‘Prescriptions’ for fruits and vegetables linked to lower food insecurity, better health

“Prescriptions” for fruits and vegetables are linked to lower food insecurity, better health for adults and children and improvements in certain cardiovascular health conditions, according to a new study. 

The study from the American Heart Association’s peer-reviewed journal Circulation evaluated the impact of produce prescription programs in both adults and children who have or are at risk for poor cardiometabolic health. The participants were recruited in clinics serving low-income neighborhoods. 

Participants were given a median of $63 per month to purchase produce at local stores and farmers markets for four to 10 months and were asked to complete questionaries at the beginning and end of the program about fruit and vegetable consumption, food insecurity and health status. Routine testing of blood pressure, weight, height, and hemoglobin was also conducted at both enrollment and the end of the program.  

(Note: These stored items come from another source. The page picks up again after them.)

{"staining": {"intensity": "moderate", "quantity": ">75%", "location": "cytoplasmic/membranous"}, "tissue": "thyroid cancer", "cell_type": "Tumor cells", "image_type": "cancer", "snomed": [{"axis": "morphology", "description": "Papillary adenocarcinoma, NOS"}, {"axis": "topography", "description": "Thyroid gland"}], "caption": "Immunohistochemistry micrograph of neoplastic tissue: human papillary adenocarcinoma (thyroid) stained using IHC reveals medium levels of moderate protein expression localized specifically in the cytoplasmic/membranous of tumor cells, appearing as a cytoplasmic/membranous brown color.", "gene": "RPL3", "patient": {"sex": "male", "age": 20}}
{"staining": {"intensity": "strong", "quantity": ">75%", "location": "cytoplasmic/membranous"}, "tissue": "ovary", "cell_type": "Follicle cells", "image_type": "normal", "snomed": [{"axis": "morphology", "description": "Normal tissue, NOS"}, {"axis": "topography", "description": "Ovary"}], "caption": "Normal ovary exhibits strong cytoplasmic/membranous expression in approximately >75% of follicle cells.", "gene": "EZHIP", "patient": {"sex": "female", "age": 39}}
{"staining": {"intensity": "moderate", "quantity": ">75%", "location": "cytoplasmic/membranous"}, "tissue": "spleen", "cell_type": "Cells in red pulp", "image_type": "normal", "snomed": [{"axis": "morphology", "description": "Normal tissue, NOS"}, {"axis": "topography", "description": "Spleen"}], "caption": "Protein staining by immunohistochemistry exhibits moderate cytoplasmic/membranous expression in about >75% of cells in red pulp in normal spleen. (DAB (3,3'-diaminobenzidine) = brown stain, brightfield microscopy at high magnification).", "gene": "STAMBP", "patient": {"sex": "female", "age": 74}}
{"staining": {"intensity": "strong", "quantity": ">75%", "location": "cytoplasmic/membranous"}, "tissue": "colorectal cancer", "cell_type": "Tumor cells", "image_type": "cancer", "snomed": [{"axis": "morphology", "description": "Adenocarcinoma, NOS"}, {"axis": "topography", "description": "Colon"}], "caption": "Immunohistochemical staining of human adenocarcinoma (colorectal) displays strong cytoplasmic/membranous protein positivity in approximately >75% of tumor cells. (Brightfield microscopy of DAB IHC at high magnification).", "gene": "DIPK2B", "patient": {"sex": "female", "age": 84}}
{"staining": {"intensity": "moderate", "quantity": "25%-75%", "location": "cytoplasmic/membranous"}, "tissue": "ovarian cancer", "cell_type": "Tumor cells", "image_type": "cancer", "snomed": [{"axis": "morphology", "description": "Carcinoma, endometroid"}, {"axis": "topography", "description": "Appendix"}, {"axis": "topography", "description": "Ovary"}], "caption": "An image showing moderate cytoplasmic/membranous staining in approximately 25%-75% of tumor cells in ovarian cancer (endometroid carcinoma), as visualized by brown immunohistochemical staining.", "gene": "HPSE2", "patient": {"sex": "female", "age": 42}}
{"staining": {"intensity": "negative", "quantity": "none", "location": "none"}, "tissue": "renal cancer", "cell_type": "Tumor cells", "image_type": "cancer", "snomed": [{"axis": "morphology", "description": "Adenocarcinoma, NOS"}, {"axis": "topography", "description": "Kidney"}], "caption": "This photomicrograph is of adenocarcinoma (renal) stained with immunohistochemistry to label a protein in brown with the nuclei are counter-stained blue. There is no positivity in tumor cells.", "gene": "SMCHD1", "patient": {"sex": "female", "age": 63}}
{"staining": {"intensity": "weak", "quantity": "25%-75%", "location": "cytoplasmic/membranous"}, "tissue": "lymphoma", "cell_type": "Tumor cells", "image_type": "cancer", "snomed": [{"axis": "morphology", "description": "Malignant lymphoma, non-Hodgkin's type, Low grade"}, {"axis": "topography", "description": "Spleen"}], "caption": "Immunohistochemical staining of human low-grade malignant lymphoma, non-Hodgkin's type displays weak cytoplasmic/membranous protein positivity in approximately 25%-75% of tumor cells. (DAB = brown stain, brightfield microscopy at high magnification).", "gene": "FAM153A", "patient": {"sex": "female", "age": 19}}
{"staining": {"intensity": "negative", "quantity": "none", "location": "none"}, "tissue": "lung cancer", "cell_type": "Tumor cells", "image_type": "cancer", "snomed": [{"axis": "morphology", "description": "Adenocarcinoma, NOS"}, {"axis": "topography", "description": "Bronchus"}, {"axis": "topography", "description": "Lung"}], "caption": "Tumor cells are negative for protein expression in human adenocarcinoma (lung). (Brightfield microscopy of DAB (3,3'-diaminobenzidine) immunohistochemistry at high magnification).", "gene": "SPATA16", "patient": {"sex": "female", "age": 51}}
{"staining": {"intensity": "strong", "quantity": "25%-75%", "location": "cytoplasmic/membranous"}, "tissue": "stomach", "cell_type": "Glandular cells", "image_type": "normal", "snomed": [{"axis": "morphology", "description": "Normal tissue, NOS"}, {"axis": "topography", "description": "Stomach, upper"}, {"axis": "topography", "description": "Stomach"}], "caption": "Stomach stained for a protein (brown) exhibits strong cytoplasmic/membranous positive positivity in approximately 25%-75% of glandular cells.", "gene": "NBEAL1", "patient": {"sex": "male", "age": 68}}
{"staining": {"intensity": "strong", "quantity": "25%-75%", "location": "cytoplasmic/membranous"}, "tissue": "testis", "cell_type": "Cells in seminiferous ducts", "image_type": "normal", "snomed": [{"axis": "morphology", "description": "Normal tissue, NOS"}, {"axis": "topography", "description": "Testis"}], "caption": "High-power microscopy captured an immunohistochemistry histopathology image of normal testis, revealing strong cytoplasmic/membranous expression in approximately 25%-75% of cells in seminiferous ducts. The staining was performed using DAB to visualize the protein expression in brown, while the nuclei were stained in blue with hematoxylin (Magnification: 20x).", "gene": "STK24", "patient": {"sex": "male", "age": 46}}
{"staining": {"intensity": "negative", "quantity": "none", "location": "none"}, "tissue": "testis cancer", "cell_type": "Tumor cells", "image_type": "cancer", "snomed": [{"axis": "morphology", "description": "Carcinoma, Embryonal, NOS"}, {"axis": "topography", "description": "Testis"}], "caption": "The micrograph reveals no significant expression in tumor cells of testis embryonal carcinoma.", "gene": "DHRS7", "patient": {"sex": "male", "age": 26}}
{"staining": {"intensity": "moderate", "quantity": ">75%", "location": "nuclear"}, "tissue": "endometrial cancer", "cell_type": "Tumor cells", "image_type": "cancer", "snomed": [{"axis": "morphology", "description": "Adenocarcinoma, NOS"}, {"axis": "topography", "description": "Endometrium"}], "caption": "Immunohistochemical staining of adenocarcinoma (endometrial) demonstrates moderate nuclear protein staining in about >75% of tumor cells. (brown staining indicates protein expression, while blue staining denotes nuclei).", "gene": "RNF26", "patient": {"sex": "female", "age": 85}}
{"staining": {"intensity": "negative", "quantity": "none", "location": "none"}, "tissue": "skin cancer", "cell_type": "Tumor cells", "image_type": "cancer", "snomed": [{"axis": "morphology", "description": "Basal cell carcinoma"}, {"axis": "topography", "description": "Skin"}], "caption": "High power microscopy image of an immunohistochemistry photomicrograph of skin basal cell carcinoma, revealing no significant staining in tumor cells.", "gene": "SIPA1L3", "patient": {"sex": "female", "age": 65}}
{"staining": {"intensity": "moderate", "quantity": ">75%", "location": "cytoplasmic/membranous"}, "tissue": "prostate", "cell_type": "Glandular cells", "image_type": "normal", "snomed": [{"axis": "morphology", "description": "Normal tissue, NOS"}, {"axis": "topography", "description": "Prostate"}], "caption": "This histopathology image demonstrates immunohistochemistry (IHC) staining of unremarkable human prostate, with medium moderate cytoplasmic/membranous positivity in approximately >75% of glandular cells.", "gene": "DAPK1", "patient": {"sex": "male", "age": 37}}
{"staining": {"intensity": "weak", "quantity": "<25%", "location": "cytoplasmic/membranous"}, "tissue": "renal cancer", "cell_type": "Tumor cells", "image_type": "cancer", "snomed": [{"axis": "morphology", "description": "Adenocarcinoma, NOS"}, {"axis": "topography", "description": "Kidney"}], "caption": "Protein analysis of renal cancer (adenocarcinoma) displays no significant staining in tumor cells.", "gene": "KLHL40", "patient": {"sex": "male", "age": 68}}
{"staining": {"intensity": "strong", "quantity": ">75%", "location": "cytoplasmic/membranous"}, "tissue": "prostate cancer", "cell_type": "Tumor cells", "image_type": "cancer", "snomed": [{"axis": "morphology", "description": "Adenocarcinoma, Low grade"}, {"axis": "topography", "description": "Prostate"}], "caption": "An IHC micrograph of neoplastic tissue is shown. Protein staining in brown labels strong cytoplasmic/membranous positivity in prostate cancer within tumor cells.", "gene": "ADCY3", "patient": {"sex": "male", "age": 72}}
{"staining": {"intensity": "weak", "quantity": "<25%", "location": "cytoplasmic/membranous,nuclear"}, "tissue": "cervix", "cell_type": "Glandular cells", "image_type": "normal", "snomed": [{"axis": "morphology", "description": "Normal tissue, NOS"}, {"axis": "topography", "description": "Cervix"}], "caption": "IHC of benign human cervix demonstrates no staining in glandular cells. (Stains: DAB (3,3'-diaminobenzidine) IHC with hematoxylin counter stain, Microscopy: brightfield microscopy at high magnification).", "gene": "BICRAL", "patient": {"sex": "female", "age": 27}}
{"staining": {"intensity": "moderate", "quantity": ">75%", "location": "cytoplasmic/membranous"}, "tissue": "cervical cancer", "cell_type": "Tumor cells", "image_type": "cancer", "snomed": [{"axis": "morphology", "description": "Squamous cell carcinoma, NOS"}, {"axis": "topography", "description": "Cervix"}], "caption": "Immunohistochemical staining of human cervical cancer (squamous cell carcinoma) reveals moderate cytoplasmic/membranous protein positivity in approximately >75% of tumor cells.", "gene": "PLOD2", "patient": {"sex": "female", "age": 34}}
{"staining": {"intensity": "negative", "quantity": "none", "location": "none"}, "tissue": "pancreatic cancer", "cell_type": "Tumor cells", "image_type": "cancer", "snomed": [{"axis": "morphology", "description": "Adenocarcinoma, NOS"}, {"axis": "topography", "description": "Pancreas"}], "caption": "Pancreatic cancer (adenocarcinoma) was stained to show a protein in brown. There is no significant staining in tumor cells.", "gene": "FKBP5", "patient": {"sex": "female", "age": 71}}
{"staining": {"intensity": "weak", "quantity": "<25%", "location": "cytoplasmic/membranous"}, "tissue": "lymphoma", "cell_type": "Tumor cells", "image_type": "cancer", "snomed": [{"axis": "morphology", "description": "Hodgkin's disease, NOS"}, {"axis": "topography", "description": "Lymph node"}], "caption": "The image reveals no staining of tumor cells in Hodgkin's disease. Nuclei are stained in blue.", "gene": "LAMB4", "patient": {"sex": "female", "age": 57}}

The study found the participants’ fruit and vegetable consumption increased for both children and adults, with adults eating nearly one more cup per day while children ate around more than a quarter of a cup per day. 

The participants’ odds of being food insecure dropped by one-third after completing the produce prescription programs, the study showed.

The study also found improvements in participants’ systolic and diastolic blood pressures, blood sugar, and body mass index (BMI). 

“Poor nutrition and nutrition insecurity are major drivers of chronic disease globally, including cardiometabolic conditions like Type 2 diabetes and their cardiovascular consequences, including heart failure, heart attack and stroke,” said Dr. Mitchell Elkind, chief clinical science officer of the American Heart Association. 

Elkin said it demonstrates the potential of produce prescriptions to increase fruit and vegetable consumption, reduce food insecurity and improve health measures.

The study is believed to be the largest produce prescription study so far, looking at nine programs across the U.S., the American Heart Association said. The study, however, did not include a control group to compare results.

“Future research will need to include randomized controlled trials to offset any potential bias and prove more rigorously the benefits of produce prescription programs,” Elkin said. 

The analysis included 3,881 individuals from nine programs across the country, with 2,064 adults aged 18 and older and 1,817 children aged 2-17 years.